* **Information supplied**
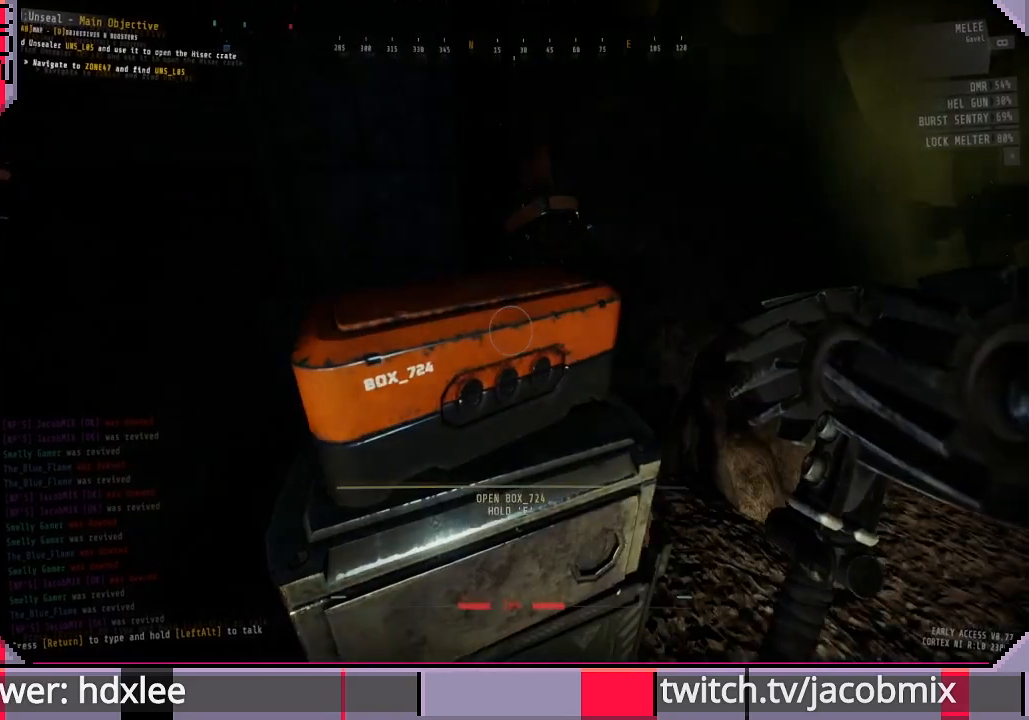
{"keys": ["e"], "mouse": [], "events": []}
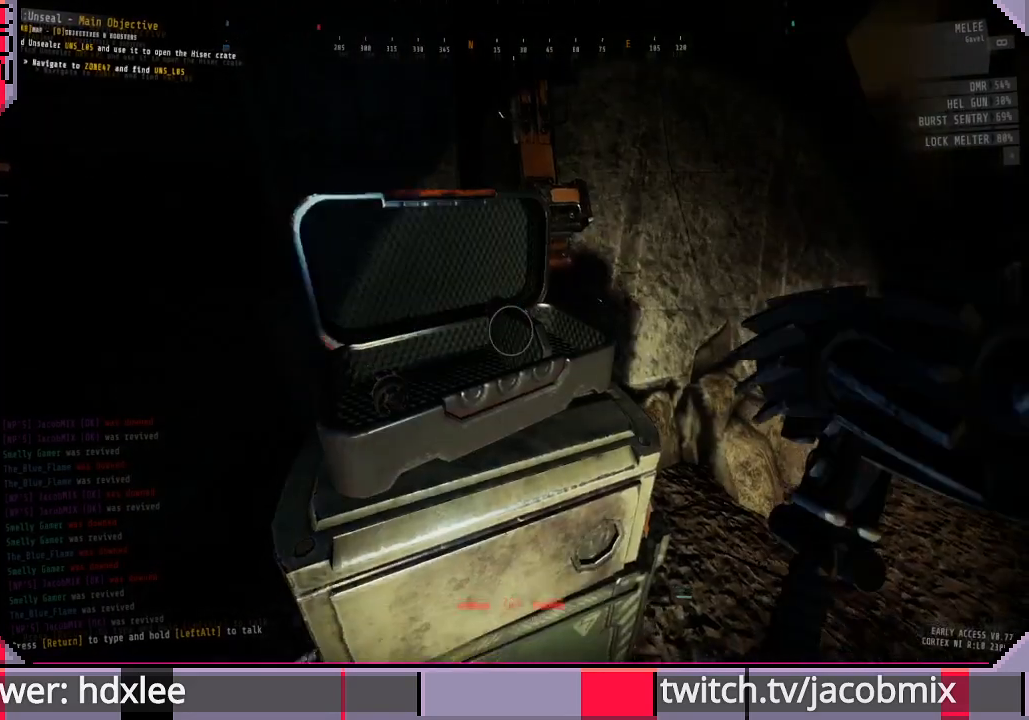
{"keys": ["d"], "mouse": [], "events": [[33, "e", "up"], [167, "w", "down"], [200, "d", "down"], [367, "d", "up"], [367, "w", "up"], [500, "d", "down"]]}
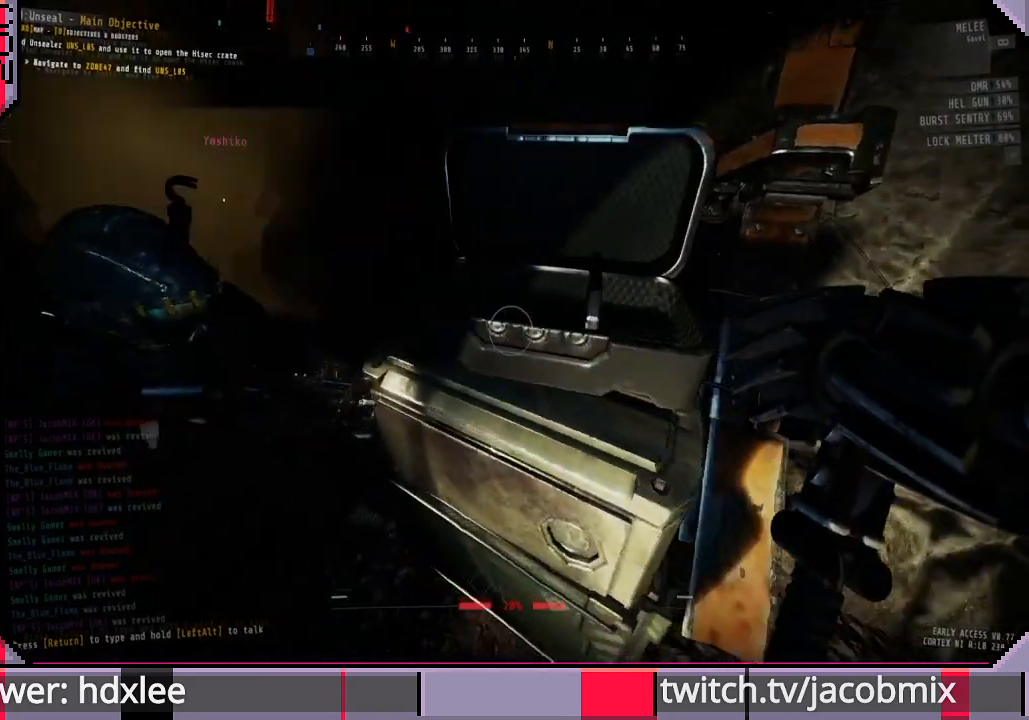
{"keys": ["d"], "mouse": [], "events": [[133, "d", "up"], [167, "mouse_wheel", "down"], [333, "mouse_wheel", "up"], [400, "d", "down"]]}
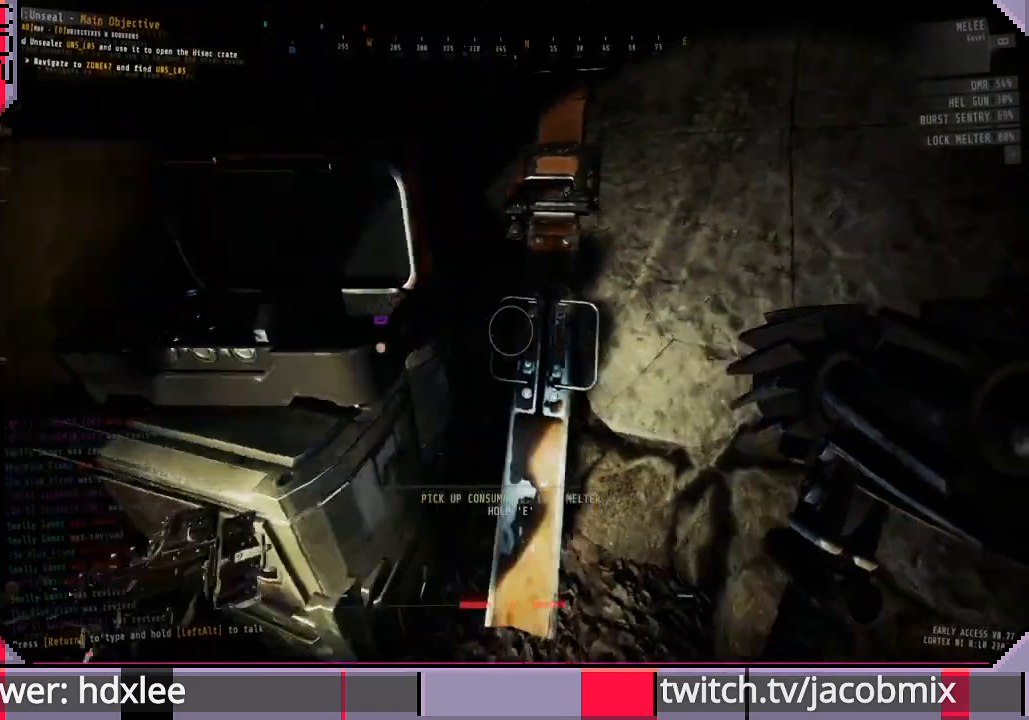
{"keys": ["d", "w"], "mouse": [], "events": [[133, "w", "down"]]}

* **What this task involves**
Every last line above must be reproduced as written, and no pictures belong in the copy.

* **Exercise response**
{"keys": ["e"], "mouse": [], "events": []}
{"keys": ["d"], "mouse": [], "events": [[33, "e", "up"], [167, "w", "down"], [200, "d", "down"], [367, "d", "up"], [367, "w", "up"], [500, "d", "down"]]}
{"keys": ["d"], "mouse": [], "events": [[133, "d", "up"], [167, "mouse_wheel", "down"], [333, "mouse_wheel", "up"], [400, "d", "down"]]}
{"keys": ["d", "w"], "mouse": [], "events": [[133, "w", "down"]]}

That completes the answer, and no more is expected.